On that note, I'm going to go wipe down the shelves of my open cupboards for the two hundredth time this year and see if I can't rustle up a few more objects of kitchen clutter to donate to the Goodwill Store. Maybe for old time's sake, I'll fill my high efficiency washer with regular old laundry soap to see if I can successfully fill our basement with soap suds in honor of my dad. While my son naps, and I patiently wait to see if out-of-control suds monsters start to climb up the basement stairs, I'm going to sit down and write a letter to those folks at Ikea. As I am sure you might guess, I am recommending the removal of open cupboards from both their catalogues and their store displays. It's the right thing to do, lest some poor unsuspecting newlywed couple blow their budget on a trendy set of open cabinets that I promise they will rapidly regret installing even if they seem like a good idea at the time of purchase.

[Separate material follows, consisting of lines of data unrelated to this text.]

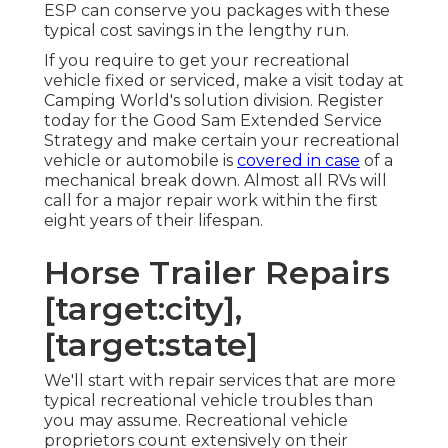
ESP can conserve you packages with these
typical cost savings
in the lengthy run.
If you require to get your recreational
vehicle fixed or serviced, make a visit today at
Camping World's solution division
.
Register
today for the Good Sam Extended Service
Strategy
and make certain your recreational
vehicle or automobile is
covered in case
of a
mechanical break down. Almost all RVs will
call for a major repair work within the first
eight years of their lifespan.
Horse Trailer Repairs
[target:city],
[target:state]
We'll start with repair services that are more
typical recreational vehicle troubles than
you may assume. Recreational vehicle
proprietors count extensively on their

Unless of course they happen to be the kind of couple who can comfortably afford to hire someone to clean their kitchen for them. Then they can install as many open cupboards as they like because the responsibility of keeping them clean and tidy will fall entirely on someone else. In fact, I am certain that their hired help will be happy to clean every single item on every open shelf in the house as often as they request because the lovely couple is paying them to do just that. I just hope they're not surprised if one day they discover via nanny cam, that the housekeeper has actually been scrubbing their favorite crystal wine glasses in the toilet bowl using the bossman's or bosslady's toothbrush. After all, it doesn't matter to the cleaning person, they're wearing gloves and they don't typically drink wine at the house of their boss, not out of a glass anyway. Why dirty a glass when you can take a swig right from the bottle? And the hired help certainly isn't about to use their employer's toothbrush. Gross, that thing has been in the toilet! Of course, everyone is free to make their own home decorating choices, but when it comes to deciding to place open cupboards in your kitchen, you can't say that no one warned you!